To know the basics of forcefields(FF) use the tutorial of GULP..they explain in detail about FF so a beginner can understand...Good luck with your research.
NOTE: Also pay some attention to the materials u are using...if its amorphous materials then you can model it globally as still there are no universal model to treat the adsorbents, if it is crystalline then everything is fine....
References
==========
Below i list some of our papers where we developed site energy distribution functions, which you can use to characterize the bindig energy of the material from adsorption isotherms (these wokrs are not cited as we expected, but still they are useful and you can avoid using expensive inverse gas chromatography experiments to do this job),
Figuring out what software to use to model surface adsorption depends heavily on how you plan to model the surface. Consider the adsorption reaction:
A + S ---> A/S
Here A is the gas-phase species being adsorbed. S is the bare surface and A/S is the surface with the adsorbate bound to it. The energy change for the reaction is expressed as:
E(A/S) - E(A) - E(S)
Here E(X) is the energy of species X. There are a number of techniques that could be used to compute E(X), but it is critical that the same method be used for all three species. (In such calculations, one typically assumes DeltaE = DeltaH, which amounts to neglecting P-V work. The above also neglects entropic contributions. One approach to approximate DeltaS is by computing the vibrational DOS for each species, and treating A as an ideal gas using the Sackur-Tetrode equation.)

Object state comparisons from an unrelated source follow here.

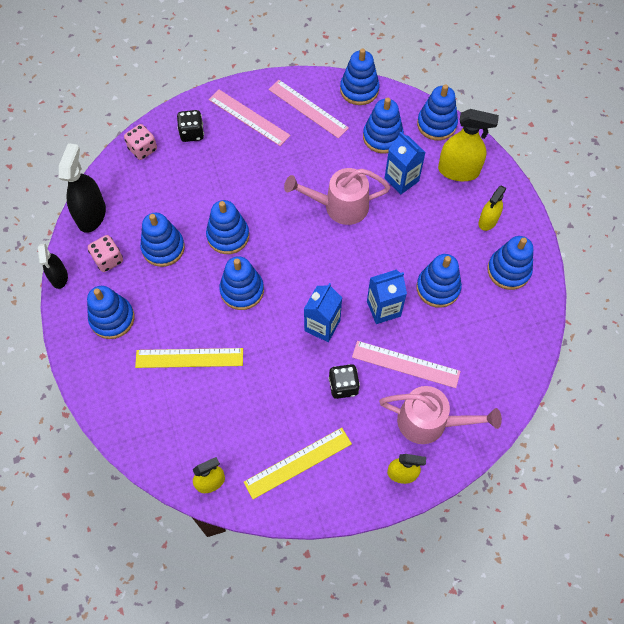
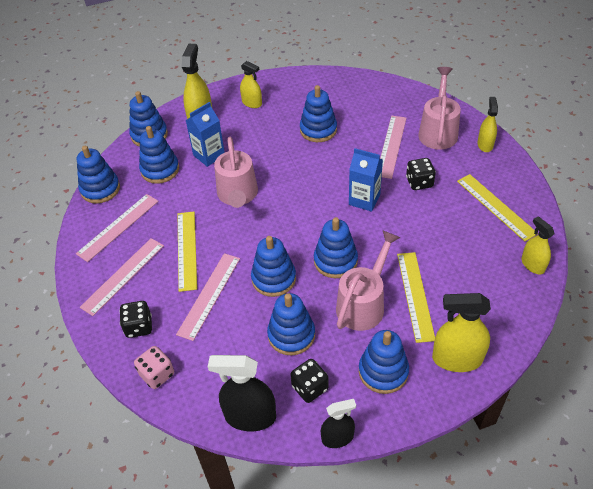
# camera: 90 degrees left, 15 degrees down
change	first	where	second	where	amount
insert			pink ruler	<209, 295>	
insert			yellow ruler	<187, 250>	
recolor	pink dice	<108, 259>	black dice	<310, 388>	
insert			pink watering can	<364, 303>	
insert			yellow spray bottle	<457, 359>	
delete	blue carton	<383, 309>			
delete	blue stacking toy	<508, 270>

Referencing the above, your basic question could be restated: What code should I use to compute E(X)? One of the most important questions considerations is how the surface will be modeled. There are two basic approaches: 1) Model the surface as unit cell of an infinitely repeating slab using periodic boundary conditions. 2) Model the surface as a large cluster that exposes the surface of interest. Approach #1 is generally accepted to give a more accurate model of a true surface as there are no unphysical edge effects and the surface material will possess the band structure of the corresponding solid. If approach #2 is used one has to make sure the cluster is sufficiently large that the adsorbate feels no edge effects. In practice this is often very difficult to achieve. Even if the adsorbate can be kept adequately far from an adjacent edge, the problem remains of dangling bonds at the edges of the slab influencing the electronic structure. Once can often achieve a closed-shell system by judiciously cleaving the cluster and terminating dangling bonds with -H, but often at the cost of using the wrong stoichiometry.

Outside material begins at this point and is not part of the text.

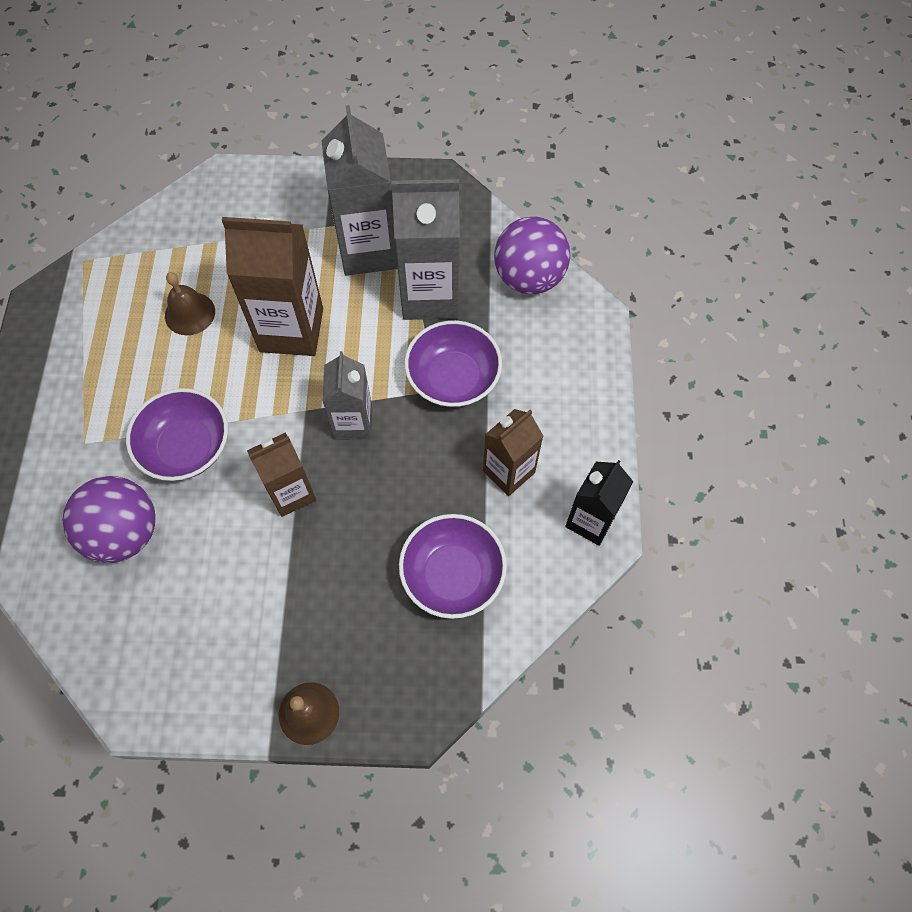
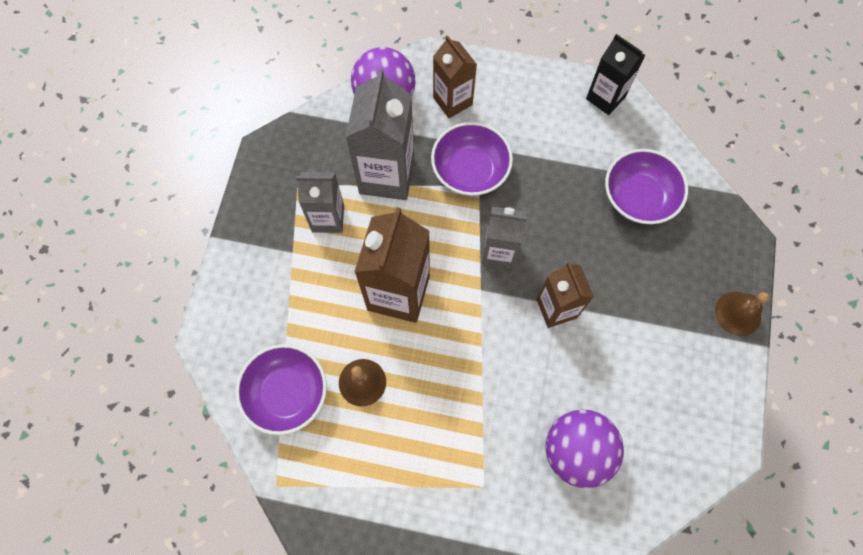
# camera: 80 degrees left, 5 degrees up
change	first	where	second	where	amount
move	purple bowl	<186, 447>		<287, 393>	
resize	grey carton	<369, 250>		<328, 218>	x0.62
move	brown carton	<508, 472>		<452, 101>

To follow approach #1, one needs a code with periodic boundary conditions implemented. There are quite a few choices. VASP, CASTEP, ABINIT, Dmol, ADF, CRYSTAL... are commonly used. Some use pseudopotentals to model the core electrons and treat only the valance electrons explicitly, others are all-electron codes. The latter approach being computational more demanding. Of those that use pseudopotentials, some use a plane wave basis, others an atom centered basis. These are considerations in selecting the code to use.
Despite its shortcomings, approach #2 is very common. I suspect the reasons for this are twofold. First, many computational people come from a molecular quantum chemistry background, so they are comfortable with codes that employ molecular boundary conditions. Second, approach #2 opens up a much larger selection of codes.